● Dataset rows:

** Begin **

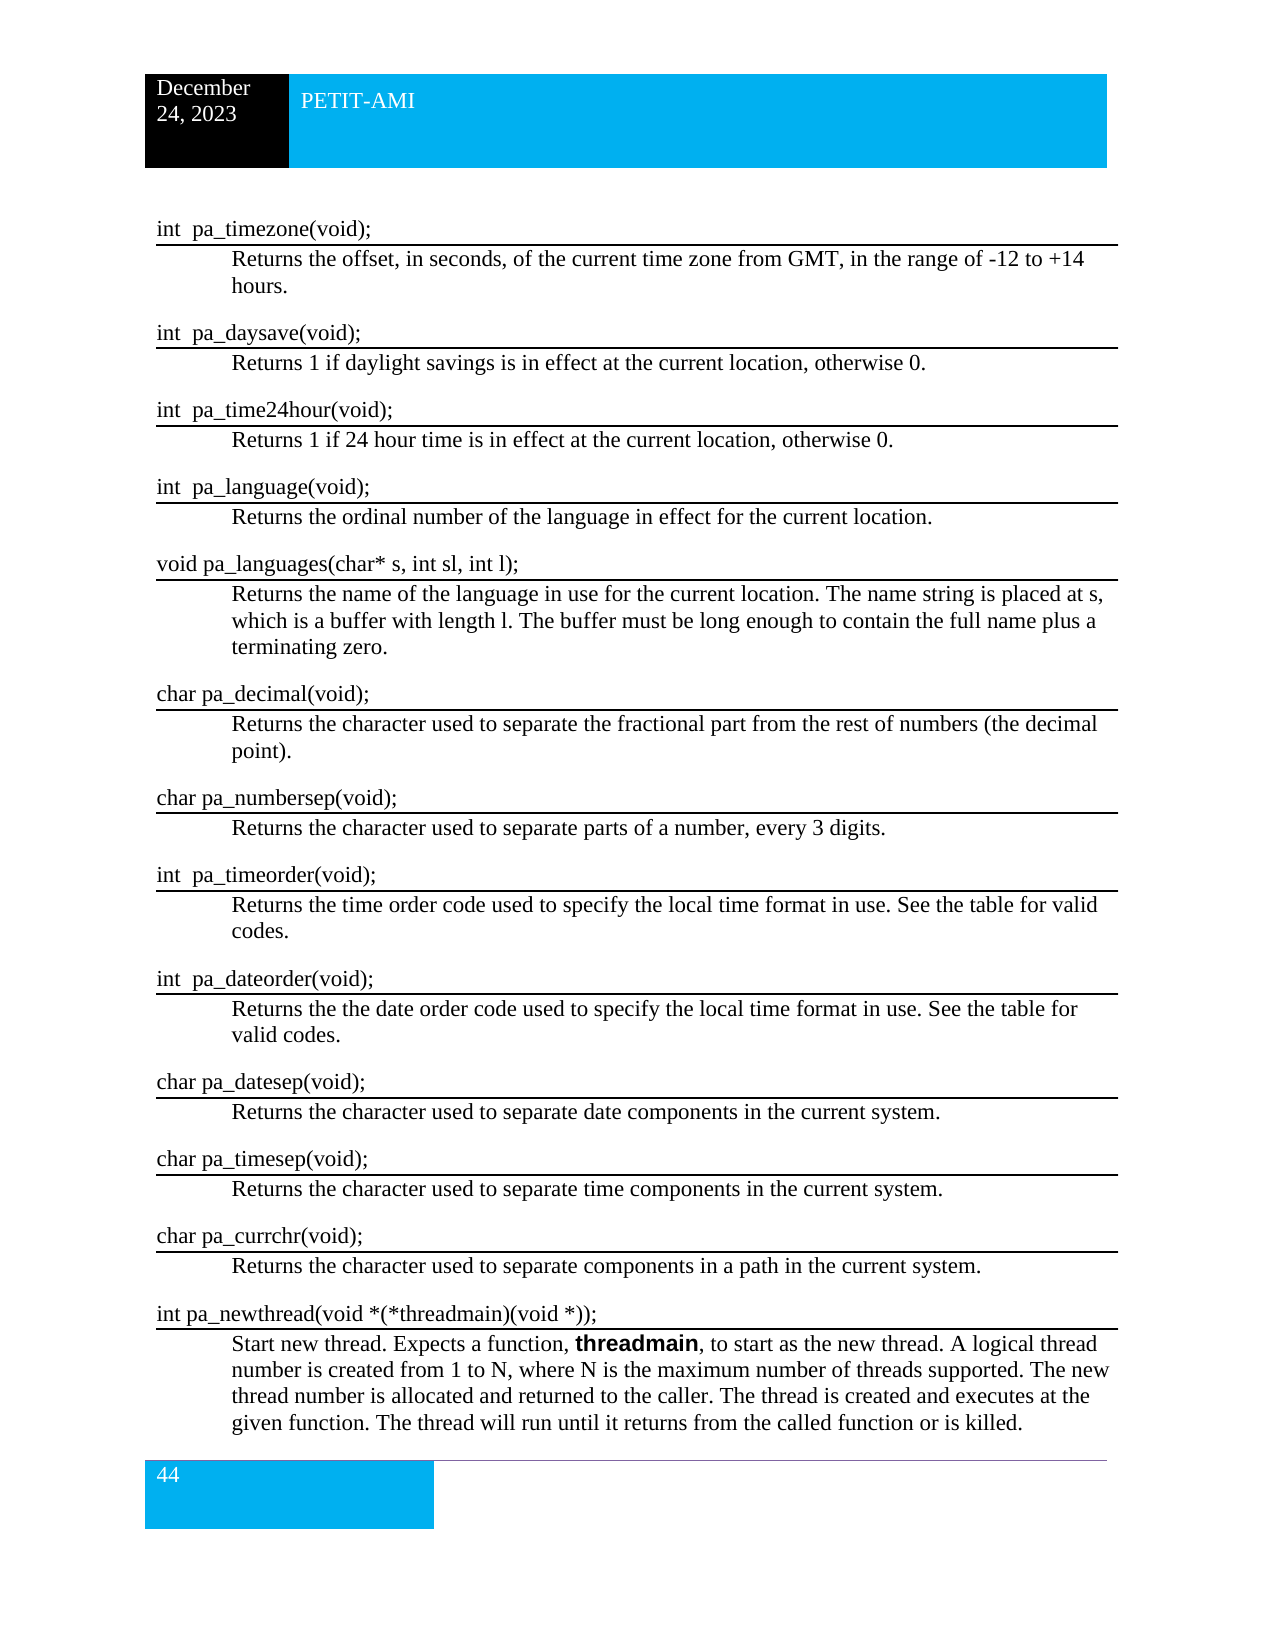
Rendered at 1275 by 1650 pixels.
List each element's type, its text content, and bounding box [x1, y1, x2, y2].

text Returns 1 if daylight savings is in effect at the current location, otherwise 0. [231, 349, 1118, 375]
text Returns the character used to separate parts of a number, every 3 digits. [231, 814, 1118, 840]
text char pa_currchr(void); [156, 1223, 1118, 1251]
text int pa_language(void); [156, 473, 1118, 502]
text void pa_languages(char* s, int sl, int l); [156, 551, 1118, 579]
text int pa_timeorder(void); [156, 861, 1118, 890]
text char pa_timesep(void); [156, 1145, 1118, 1174]
text int pa_timezone(void); [156, 215, 1118, 244]
text Returns the name of the language in use for the current location. The name string is placed at s, which is a buffer with length l. The buffer must be long enough to contain the full name plus a terminating zero. [231, 581, 1118, 659]
text Returns the time order code used to specify the local time format in use. See the table for valid codes. [231, 892, 1118, 944]
text Returns the character used to separate components in a path in the current system. [231, 1253, 1118, 1279]
text Returns the character used to separate the fractional part from the rest of numbers (the decimal point). [231, 711, 1118, 763]
text int pa_newthread(void *(*threadmain)(void *)); [156, 1300, 1118, 1328]
text Returns 1 if 24 hour time is in effect at the current location, otherwise 0. [231, 427, 1118, 452]
text Returns the character used to separate time components in the current system. [231, 1176, 1118, 1202]
text int pa_dateorder(void); [156, 965, 1118, 993]
text char pa_numbersep(void); [156, 784, 1118, 812]
text Returns the ordinal number of the language in effect for the current location. [231, 504, 1118, 530]
text int pa_time24hour(void); [156, 396, 1118, 425]
text char pa_decimal(void); [156, 680, 1118, 709]
text Start new thread. Expects a function, threadmain, to start as the new thread. A logical thread number is created from 1 to N, where N is the maximum number of threads supported. The new thread number is allocated and returned to the caller. The thread is created and executes at the given function. The thread will run until it returns from the called function or is killed. [231, 1330, 1118, 1435]
text char pa_datesep(void); [156, 1068, 1118, 1097]
text Returns the the date order code used to specify the local time format in use. See the table for valid codes. [231, 995, 1118, 1047]
text int pa_daysave(void); [156, 319, 1118, 347]
text Returns the offset, in seconds, of the current time zone from GMT, in the range of -12 to +14 hours. [231, 246, 1118, 298]
text Returns the character used to separate date components in the current system. [231, 1099, 1118, 1124]
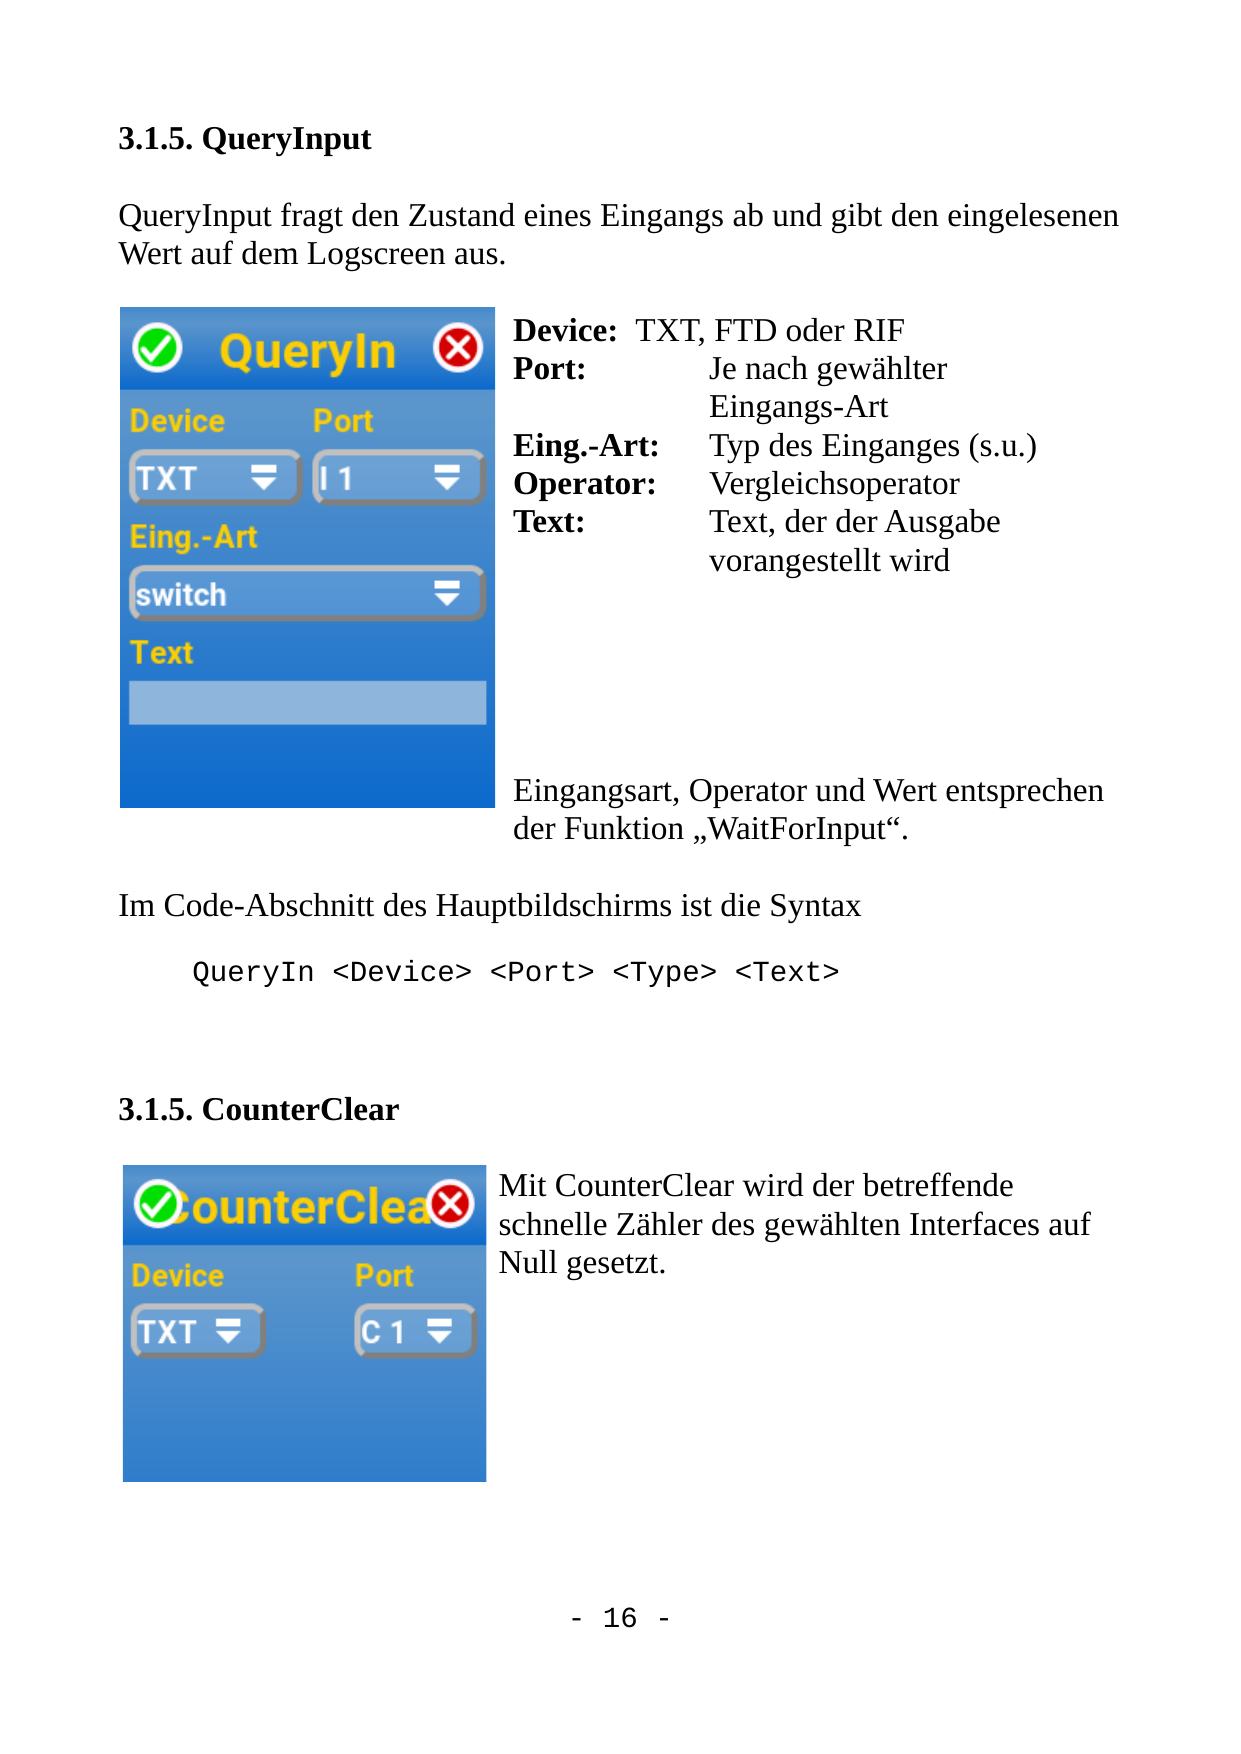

** End **

Copy all of the material above line for line, omitting the pictures.

Rendered at 1275 by 1650 pixels.
List each element's type, its text content, and bounding box [x1, y1, x2, y2].

text Returns 1 if daylight savings is in effect at the current location, otherwise 0. [231, 349, 1118, 375]
text Returns the character used to separate parts of a number, every 3 digits. [231, 814, 1118, 840]
text char pa_currchr(void); [156, 1223, 1118, 1251]
text int pa_language(void); [156, 473, 1118, 502]
text void pa_languages(char* s, int sl, int l); [156, 551, 1118, 579]
text int pa_timeorder(void); [156, 861, 1118, 890]
text char pa_timesep(void); [156, 1145, 1118, 1174]
text int pa_timezone(void); [156, 215, 1118, 244]
text Returns the name of the language in use for the current location. The name string is placed at s, which is a buffer with length l. The buffer must be long enough to contain the full name plus a terminating zero. [231, 581, 1118, 659]
text Returns the time order code used to specify the local time format in use. See the table for valid codes. [231, 892, 1118, 944]
text Returns the character used to separate components in a path in the current system. [231, 1253, 1118, 1279]
text Returns the character used to separate the fractional part from the rest of numbers (the decimal point). [231, 711, 1118, 763]
text int pa_newthread(void *(*threadmain)(void *)); [156, 1300, 1118, 1328]
text Returns 1 if 24 hour time is in effect at the current location, otherwise 0. [231, 427, 1118, 452]
text Returns the character used to separate time components in the current system. [231, 1176, 1118, 1202]
text int pa_dateorder(void); [156, 965, 1118, 993]
text char pa_numbersep(void); [156, 784, 1118, 812]
text Returns the ordinal number of the language in effect for the current location. [231, 504, 1118, 530]
text int pa_time24hour(void); [156, 396, 1118, 425]
text char pa_decimal(void); [156, 680, 1118, 709]
text Start new thread. Expects a function, threadmain, to start as the new thread. A logical thread number is created from 1 to N, where N is the maximum number of threads supported. The new thread number is allocated and returned to the caller. The thread is created and executes at the given function. The thread will run until it returns from the called function or is killed. [231, 1330, 1118, 1435]
text char pa_datesep(void); [156, 1068, 1118, 1097]
text Returns the the date order code used to specify the local time format in use. See the table for valid codes. [231, 995, 1118, 1047]
text int pa_daysave(void); [156, 319, 1118, 347]
text Returns the offset, in seconds, of the current time zone from GMT, in the range of -12 to +14 hours. [231, 246, 1118, 298]
text Returns the character used to separate date components in the current system. [231, 1099, 1118, 1124]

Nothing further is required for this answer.